430.  Baroness Amos added that she did not believe that the main problem with the CPA
was a lack of people, or that it could be solved by putting more people in. It was more
likely to be a lack of strategic thinking.
431.  Baroness Amos also reported that, after the meeting with Mr Blair, she had agreed
with Mr Hoon and Sir Michael Jay that a cross-departmental paper should be produced
for the next meeting of the AHMGIR, addressing the points raised by Mr Blair.
432.  Later on 3 June, Baroness Amos sent Mr Blair a report on her visit to Washington
and New York the previous week.242 She reported that:
“… US inter-agency conflicts are making for bad policy on Iraq, with negligible
co‑ordination and a potentially dangerous lack of leadership. There is no strategic
direction, and no sense of what the US wants to achieve.”

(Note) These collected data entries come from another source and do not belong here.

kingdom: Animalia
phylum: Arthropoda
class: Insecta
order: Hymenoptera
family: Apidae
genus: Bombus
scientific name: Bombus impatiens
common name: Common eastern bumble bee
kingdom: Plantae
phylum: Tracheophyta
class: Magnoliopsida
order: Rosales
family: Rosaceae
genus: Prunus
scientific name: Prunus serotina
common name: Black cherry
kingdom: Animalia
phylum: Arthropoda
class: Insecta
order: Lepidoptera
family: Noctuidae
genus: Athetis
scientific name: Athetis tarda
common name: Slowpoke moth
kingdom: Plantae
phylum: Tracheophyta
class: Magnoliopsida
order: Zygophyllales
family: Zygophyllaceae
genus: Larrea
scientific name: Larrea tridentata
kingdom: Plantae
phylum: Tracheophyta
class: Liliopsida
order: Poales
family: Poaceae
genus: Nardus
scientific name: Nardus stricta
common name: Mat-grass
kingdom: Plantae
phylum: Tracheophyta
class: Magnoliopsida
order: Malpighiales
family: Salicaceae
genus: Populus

433.  The solution was for the UK “to set out a clear vision for Phase IV, sell it to
President Bush (and hence Rumsfeld) and use it to build alliances beyond the Coalition”.
434.  Baroness Amos also reported that the World Bank and the IMF had started work
on a reconstruction needs assessment. Work was Washington-based, but experts were
ready to visit Iraq “as soon as the security situation permits”.
435.  Baroness Amos confirmed that she would visit Iraq shortly. To maintain the
momentum on Iraq, she planned that Mr Benn would visit in July and Mr Chakrabarti
in September.
242  Letter Amos to Blair, 3 June 2003, ‘Iraq Reconstruction: Next Steps’.